[Collected data entries]
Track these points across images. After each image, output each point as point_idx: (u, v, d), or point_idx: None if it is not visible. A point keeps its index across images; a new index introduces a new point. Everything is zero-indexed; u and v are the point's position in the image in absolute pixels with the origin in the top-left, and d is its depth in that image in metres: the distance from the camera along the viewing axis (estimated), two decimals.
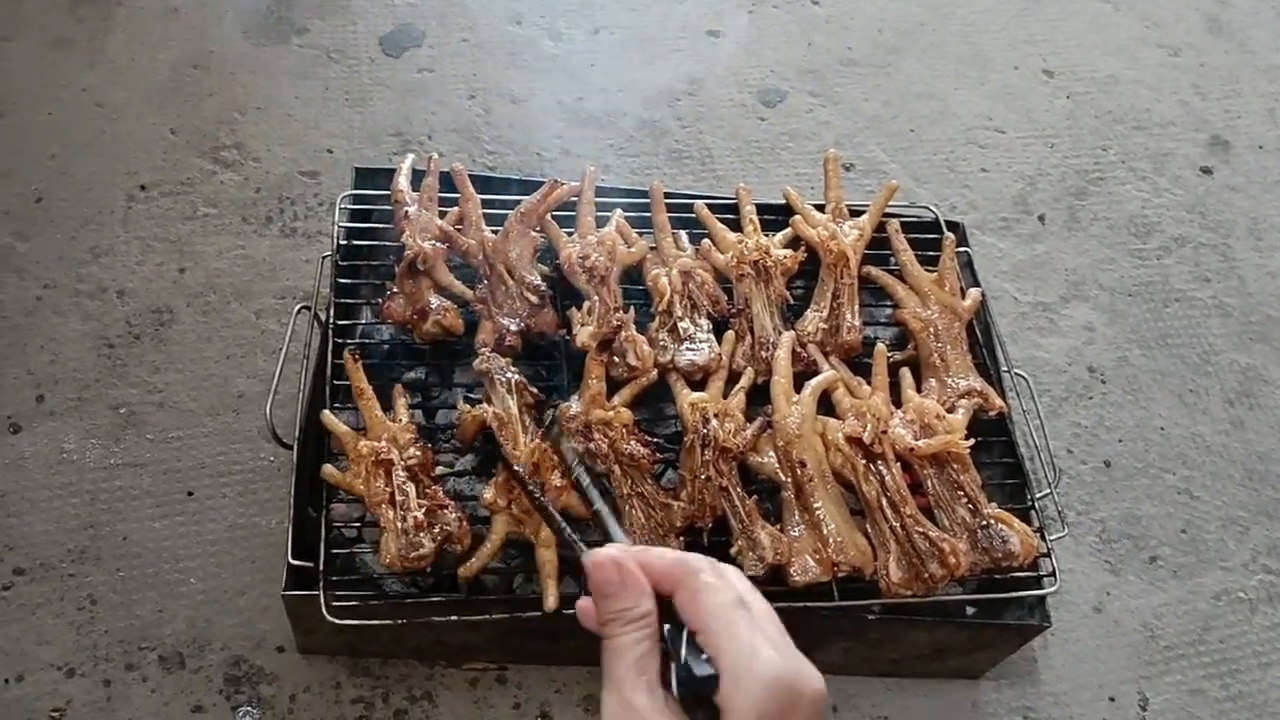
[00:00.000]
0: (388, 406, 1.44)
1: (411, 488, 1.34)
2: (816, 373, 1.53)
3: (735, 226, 1.72)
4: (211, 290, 1.94)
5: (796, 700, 0.60)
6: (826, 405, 1.51)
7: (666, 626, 0.64)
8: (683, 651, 0.62)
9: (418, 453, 1.37)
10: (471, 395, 1.57)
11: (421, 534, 1.30)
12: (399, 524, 1.31)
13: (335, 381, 1.47)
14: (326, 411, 1.41)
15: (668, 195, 1.73)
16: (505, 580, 1.47)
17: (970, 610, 1.57)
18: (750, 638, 0.62)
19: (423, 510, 1.32)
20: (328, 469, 1.36)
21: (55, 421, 1.75)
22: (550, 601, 1.31)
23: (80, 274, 1.93)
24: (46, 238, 1.98)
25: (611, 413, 1.43)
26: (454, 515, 1.32)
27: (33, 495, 1.67)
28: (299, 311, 1.60)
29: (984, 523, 1.41)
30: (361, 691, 1.54)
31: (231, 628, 1.58)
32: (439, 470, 1.43)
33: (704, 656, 0.61)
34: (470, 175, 1.68)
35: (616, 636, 0.64)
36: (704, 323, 1.57)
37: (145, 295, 1.92)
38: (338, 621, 1.30)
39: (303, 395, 1.50)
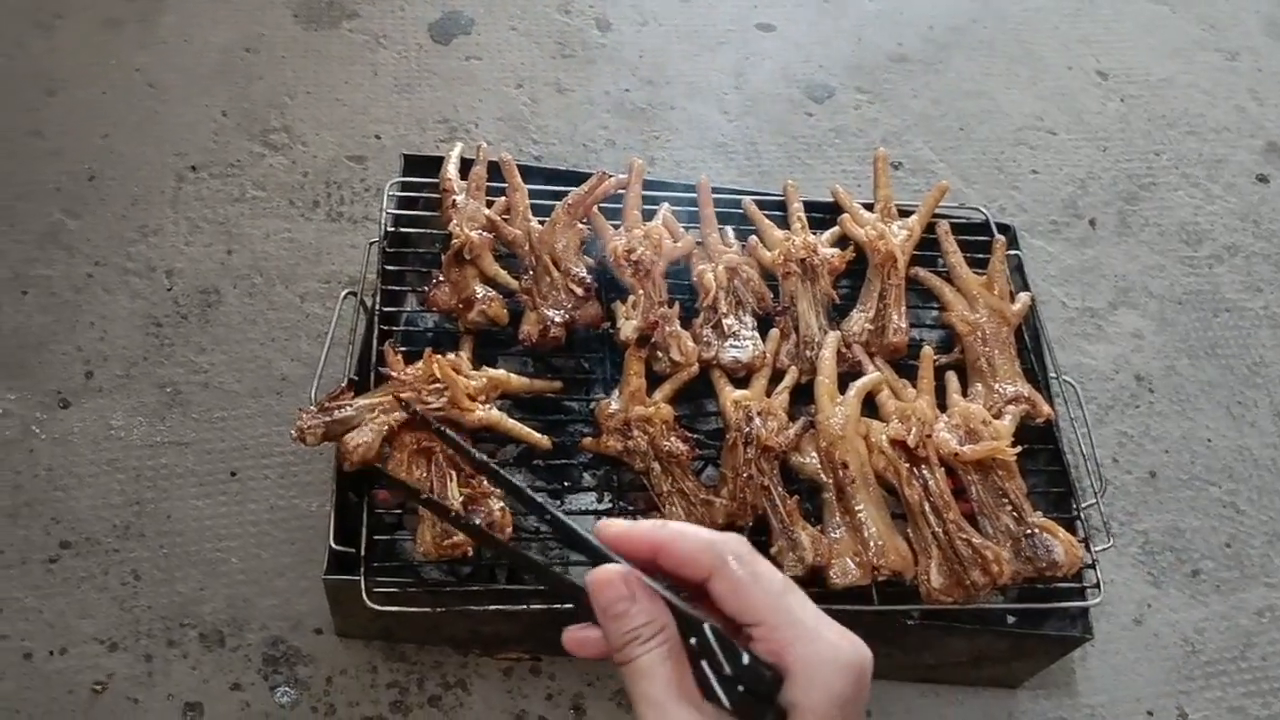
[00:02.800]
0: None
1: (452, 476, 1.35)
2: (861, 374, 1.51)
3: (782, 223, 1.71)
4: (258, 272, 1.96)
5: (865, 678, 0.57)
6: (871, 407, 1.50)
7: (707, 625, 0.57)
8: (744, 655, 0.57)
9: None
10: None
11: None
12: None
13: (379, 368, 1.47)
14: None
15: (714, 190, 1.72)
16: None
17: (1011, 619, 1.55)
18: (815, 624, 0.57)
19: (460, 500, 1.32)
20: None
21: (103, 398, 1.77)
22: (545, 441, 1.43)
23: (129, 253, 1.95)
24: (97, 216, 2.00)
25: (651, 409, 1.42)
26: (498, 505, 1.32)
27: (80, 470, 1.69)
28: (345, 296, 1.60)
29: (1028, 531, 1.39)
30: (397, 676, 1.55)
31: (270, 608, 1.59)
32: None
33: (747, 653, 0.57)
34: (517, 165, 1.68)
35: (638, 658, 0.57)
36: (749, 320, 1.56)
37: (193, 275, 1.94)
38: (378, 608, 1.31)
39: (347, 381, 1.50)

PROBLEM TO SOLVE:
From the first line to the last, write out the data exactly, dropping any pictures.

TASK OUTPUT:
Track these points across images. After each image, output each point as point_idx: (u, v, d), or point_idx: None if it is not visible. A point keeps its index across images; a new index introduces a new point. Everything is zero-indexed; u and v are the point's position in the image in absolute pixels with the origin in the top-left, and d is its depth in that image in metres: the distance from the camera along the viewing axis (estimated), two decimals.
[00:00.000]
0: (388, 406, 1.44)
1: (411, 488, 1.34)
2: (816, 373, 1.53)
3: (735, 226, 1.72)
4: (211, 290, 1.94)
5: (796, 700, 0.60)
6: (826, 405, 1.51)
7: (666, 626, 0.64)
8: (683, 651, 0.62)
9: (418, 453, 1.37)
10: (471, 395, 1.57)
11: (421, 534, 1.30)
12: (399, 524, 1.31)
13: (335, 381, 1.47)
14: (326, 411, 1.41)
15: (668, 195, 1.73)
16: (505, 580, 1.47)
17: (970, 610, 1.57)
18: (750, 638, 0.62)
19: (423, 510, 1.32)
20: (328, 469, 1.36)
21: (55, 421, 1.75)
22: (550, 601, 1.31)
23: (80, 274, 1.93)
24: (46, 238, 1.98)
25: (611, 413, 1.43)
26: (454, 515, 1.32)
27: (33, 495, 1.67)
28: (299, 311, 1.60)
29: (984, 523, 1.41)
30: (361, 691, 1.54)
31: (231, 628, 1.58)
32: (439, 470, 1.43)
33: (704, 656, 0.61)
34: (470, 175, 1.68)
35: (616, 636, 0.64)
36: (704, 323, 1.57)
37: (145, 295, 1.92)
38: (338, 621, 1.30)
39: (303, 395, 1.50)
[00:02.800]
0: None
1: (452, 476, 1.35)
2: (861, 374, 1.51)
3: (782, 223, 1.71)
4: (258, 272, 1.96)
5: (865, 678, 0.57)
6: (871, 407, 1.50)
7: (707, 625, 0.57)
8: (744, 655, 0.57)
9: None
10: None
11: None
12: None
13: (379, 368, 1.47)
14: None
15: (714, 190, 1.72)
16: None
17: (1011, 619, 1.55)
18: (815, 624, 0.57)
19: (460, 500, 1.32)
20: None
21: (103, 398, 1.77)
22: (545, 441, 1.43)
23: (129, 253, 1.95)
24: (97, 216, 2.00)
25: (651, 409, 1.42)
26: (498, 505, 1.32)
27: (80, 470, 1.69)
28: (345, 296, 1.60)
29: (1028, 531, 1.39)
30: (397, 676, 1.55)
31: (270, 608, 1.59)
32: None
33: (747, 653, 0.57)
34: (517, 165, 1.68)
35: (638, 658, 0.57)
36: (749, 320, 1.56)
37: (193, 275, 1.94)
38: (378, 608, 1.31)
39: (347, 381, 1.50)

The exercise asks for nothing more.